Go through the lines below. Copy those with "weight".

★ ★ ★ ★ ★ ★ ★

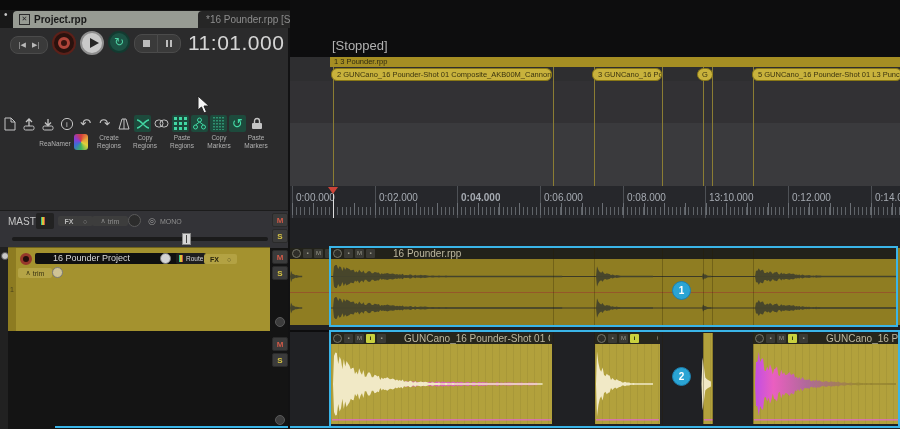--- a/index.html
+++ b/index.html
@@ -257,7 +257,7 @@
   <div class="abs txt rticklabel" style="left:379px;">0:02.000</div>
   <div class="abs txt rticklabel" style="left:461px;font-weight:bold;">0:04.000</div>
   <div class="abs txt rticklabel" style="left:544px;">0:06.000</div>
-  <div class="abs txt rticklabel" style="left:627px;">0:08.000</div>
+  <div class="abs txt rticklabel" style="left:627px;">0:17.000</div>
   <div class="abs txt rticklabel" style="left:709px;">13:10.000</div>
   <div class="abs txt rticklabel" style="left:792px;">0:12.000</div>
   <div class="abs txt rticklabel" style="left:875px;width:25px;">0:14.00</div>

★ ★ ★ ★ ★ ★ ★

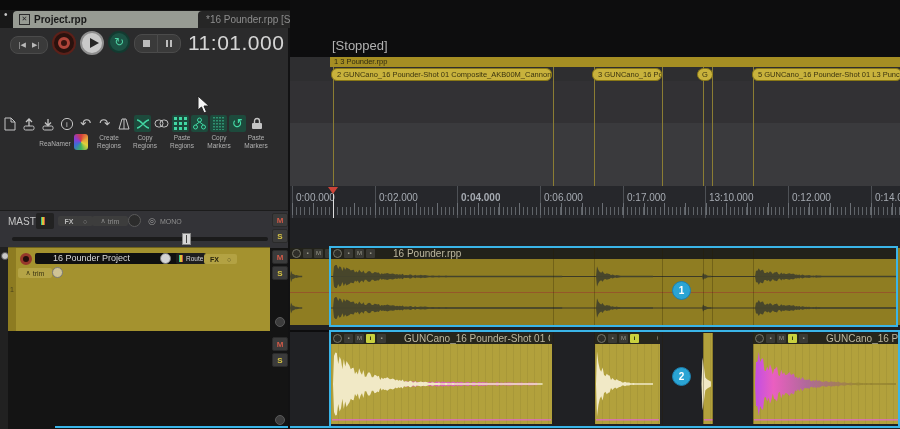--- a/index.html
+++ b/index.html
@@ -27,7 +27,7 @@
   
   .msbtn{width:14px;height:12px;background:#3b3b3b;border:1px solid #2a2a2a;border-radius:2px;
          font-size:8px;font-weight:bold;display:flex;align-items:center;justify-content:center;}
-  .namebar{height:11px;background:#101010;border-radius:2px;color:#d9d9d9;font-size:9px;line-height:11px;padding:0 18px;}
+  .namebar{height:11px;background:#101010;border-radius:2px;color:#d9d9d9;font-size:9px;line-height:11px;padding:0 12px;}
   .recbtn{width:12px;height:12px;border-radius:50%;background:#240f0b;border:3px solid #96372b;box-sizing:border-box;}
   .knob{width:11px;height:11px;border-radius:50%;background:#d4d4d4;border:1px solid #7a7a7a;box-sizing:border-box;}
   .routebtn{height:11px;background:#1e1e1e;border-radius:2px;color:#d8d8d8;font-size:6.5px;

★ ★ ★ ★ ★ ★ ★

• **ANSWER BELOW**
   <div class="abs txt rticklabel" style="left:461px;font-weight:bold;">0:04.000</div>
          font-size:8px;font-weight:bold;display:flex;align-items:center;justify-content:center;}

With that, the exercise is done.